The study reports that Raleigh is listed as the twentieth best city for Black Americans.
The website reports that Black residents in the city have a median income of $45,818, and a home ownership of 35 percent. The study also reports that nearly 33 percent of Black adults have earned a bachelor’s degree, and more than three percent of the businesses in the city are Black-owned.
By comparison, the study found that top-ranking Virginia Beach has the seventh-highest median Black household income, at roughly $65,600, and the sixth-highest 2019 Black labor force participation rate, at 78.7 percent.

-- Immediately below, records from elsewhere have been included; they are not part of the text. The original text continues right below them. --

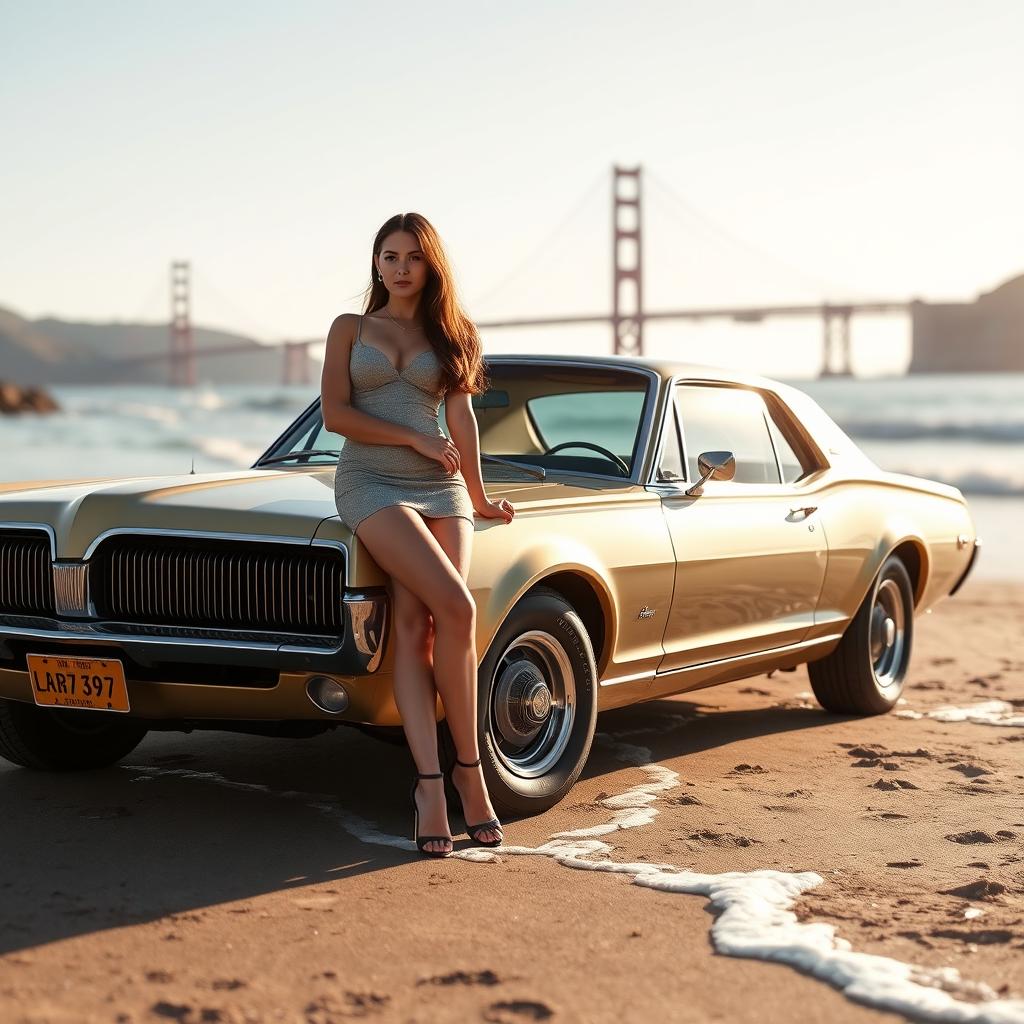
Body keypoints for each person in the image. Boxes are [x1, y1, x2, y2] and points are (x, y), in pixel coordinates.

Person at [320, 213, 515, 858]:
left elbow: (461, 416)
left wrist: (480, 497)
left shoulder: (454, 333)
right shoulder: (349, 329)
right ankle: (439, 782)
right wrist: (410, 436)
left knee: (429, 622)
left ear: (431, 265)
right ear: (375, 263)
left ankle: (466, 774)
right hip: (372, 484)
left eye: (411, 257)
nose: (399, 267)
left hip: (442, 489)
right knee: (451, 607)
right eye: (388, 255)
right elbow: (336, 414)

Moreover, Census Bureau data shows that the 2019 poverty rate for Black residents in Virginia Beach is 10 percent—fourth-lowest in the study—and that in the Virginia Beach-Norfolk-Newport News metro area, more than five percent of the businesses are Black-owned, the seventh-highest percentage overall.
Meanwhile, the study reports that Grand Prairie, Texas—which tied with Virginia Beach for the top spot—is the city where Black Americans fare best in some economic terms.
Grand Prairie has the fourth-highest Black labor force participation rate at nearly 80 percent, and the lowest Black poverty rate at less than 5 percent of all 129 cities in the study.
More than a third of Black residents in Grand Prairie have their bachelor’s degree and the median Black household income is more than $63,000.
That said, keep your heads up, dear Black residents of the Bull and Queen cities. (Insert swift kick in the pants here to Charlotte for allowing the CIAA Tournament to move to Baltimore last year.) It could be worse. Durham and Charlotte’s African American residents could be living in Raleigh, a vapid, soulless place where I’d argue that—the smartasset.com study notwithstanding—Black folks are tolerated, not celebrated. We may not want or need a study like this, but at least they ranked Durham twice as high as the City of Oaks.